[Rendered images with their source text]
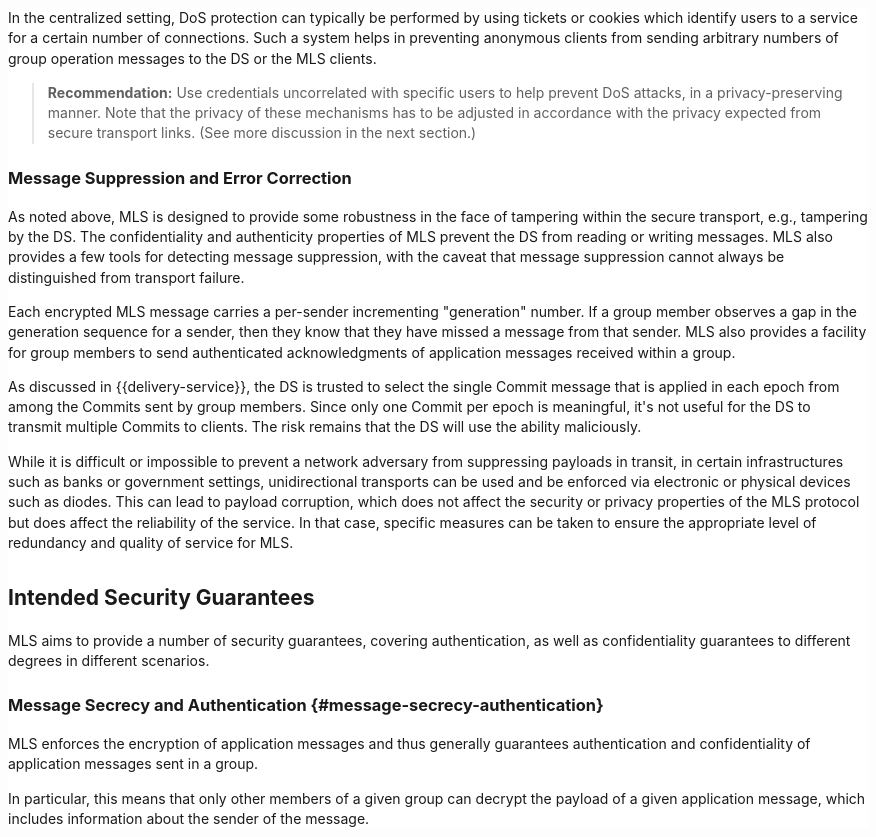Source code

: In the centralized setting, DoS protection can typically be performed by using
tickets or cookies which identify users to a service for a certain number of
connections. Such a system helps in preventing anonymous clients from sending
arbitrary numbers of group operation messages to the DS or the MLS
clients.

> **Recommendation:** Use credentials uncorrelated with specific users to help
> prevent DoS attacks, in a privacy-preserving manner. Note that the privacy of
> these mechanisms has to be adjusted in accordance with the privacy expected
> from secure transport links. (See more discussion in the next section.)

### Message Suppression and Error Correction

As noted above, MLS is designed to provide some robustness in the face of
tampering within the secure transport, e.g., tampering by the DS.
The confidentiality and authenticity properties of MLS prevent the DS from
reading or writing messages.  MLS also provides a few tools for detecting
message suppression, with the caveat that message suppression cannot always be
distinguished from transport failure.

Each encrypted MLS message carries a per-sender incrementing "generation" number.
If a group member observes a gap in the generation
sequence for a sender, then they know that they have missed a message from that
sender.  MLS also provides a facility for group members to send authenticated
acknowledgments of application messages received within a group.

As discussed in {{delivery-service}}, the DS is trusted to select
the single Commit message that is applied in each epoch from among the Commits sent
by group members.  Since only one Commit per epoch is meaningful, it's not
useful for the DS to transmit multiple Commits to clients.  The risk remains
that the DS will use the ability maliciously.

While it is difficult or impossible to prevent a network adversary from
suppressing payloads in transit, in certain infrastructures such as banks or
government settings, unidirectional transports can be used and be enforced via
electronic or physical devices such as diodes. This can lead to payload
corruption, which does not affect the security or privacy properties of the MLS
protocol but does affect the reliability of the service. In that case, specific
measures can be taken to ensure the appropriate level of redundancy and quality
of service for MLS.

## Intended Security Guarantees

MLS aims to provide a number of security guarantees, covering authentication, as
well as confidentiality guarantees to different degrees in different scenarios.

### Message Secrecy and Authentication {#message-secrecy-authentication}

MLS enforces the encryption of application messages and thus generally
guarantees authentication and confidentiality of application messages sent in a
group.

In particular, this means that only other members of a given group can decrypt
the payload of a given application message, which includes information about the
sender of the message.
...
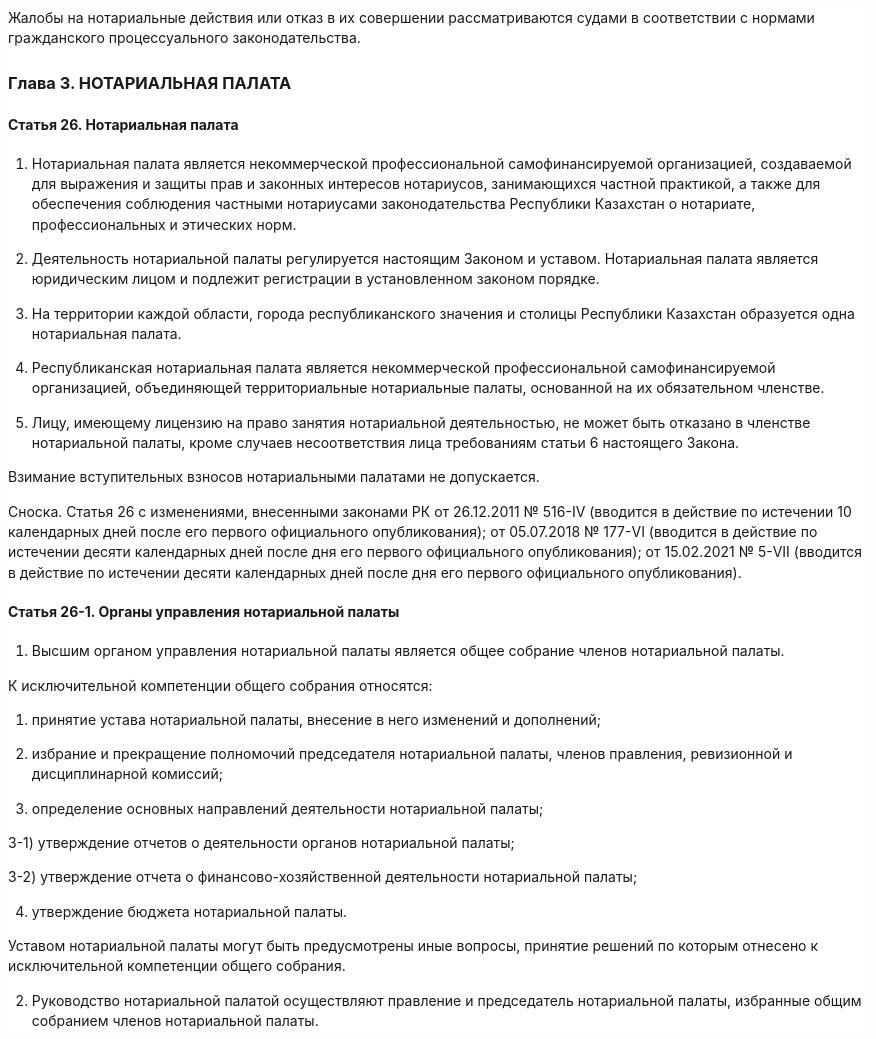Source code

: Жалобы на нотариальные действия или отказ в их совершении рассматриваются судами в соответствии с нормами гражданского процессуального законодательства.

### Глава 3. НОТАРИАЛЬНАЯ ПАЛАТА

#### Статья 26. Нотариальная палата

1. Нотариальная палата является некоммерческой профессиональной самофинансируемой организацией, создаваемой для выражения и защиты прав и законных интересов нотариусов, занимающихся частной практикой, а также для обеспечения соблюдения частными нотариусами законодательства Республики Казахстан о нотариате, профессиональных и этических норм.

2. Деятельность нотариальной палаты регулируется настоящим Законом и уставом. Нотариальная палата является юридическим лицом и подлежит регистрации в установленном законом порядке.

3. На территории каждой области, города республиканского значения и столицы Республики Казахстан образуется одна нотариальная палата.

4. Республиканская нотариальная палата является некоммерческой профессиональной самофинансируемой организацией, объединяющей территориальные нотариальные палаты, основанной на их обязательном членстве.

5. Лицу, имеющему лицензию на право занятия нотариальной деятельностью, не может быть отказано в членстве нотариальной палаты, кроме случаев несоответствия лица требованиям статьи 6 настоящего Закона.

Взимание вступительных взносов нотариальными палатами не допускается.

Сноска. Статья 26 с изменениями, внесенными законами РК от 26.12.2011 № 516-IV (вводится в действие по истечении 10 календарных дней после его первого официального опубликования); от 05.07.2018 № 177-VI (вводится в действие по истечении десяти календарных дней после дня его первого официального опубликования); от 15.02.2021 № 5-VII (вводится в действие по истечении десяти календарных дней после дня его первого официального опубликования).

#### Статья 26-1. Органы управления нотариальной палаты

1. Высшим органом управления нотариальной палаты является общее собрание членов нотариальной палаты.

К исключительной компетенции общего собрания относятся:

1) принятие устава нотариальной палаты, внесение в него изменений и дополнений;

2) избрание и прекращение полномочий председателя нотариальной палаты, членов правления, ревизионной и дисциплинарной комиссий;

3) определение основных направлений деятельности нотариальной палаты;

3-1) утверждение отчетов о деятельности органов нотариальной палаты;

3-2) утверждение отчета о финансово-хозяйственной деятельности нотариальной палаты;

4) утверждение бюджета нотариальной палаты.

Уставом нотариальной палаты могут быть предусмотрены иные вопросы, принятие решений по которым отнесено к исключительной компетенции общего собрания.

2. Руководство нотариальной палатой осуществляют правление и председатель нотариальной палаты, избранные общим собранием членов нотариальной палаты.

▶ _What to produce_
Edit the lines of the listing between the line holding "While it is" and the line holding "sender of the message.", inclusive, so that "unidirectional" becomes "one-way" and nothing else changes. Return only those lines.

▶ _Exercise answer_
While it is difficult or impossible to prevent a network adversary from
suppressing payloads in transit, in certain infrastructures such as banks or
government settings, one-way transports can be used and be enforced via
electronic or physical devices such as diodes. This can lead to payload
corruption, which does not affect the security or privacy properties of the MLS
protocol but does affect the reliability of the service. In that case, specific
measures can be taken to ensure the appropriate level of redundancy and quality
of service for MLS.

## Intended Security Guarantees

MLS aims to provide a number of security guarantees, covering authentication, as
well as confidentiality guarantees to different degrees in different scenarios.

### Message Secrecy and Authentication {#message-secrecy-authentication}

MLS enforces the encryption of application messages and thus generally
guarantees authentication and confidentiality of application messages sent in a
group.

In particular, this means that only other members of a given group can decrypt
the payload of a given application message, which includes information about the
sender of the message.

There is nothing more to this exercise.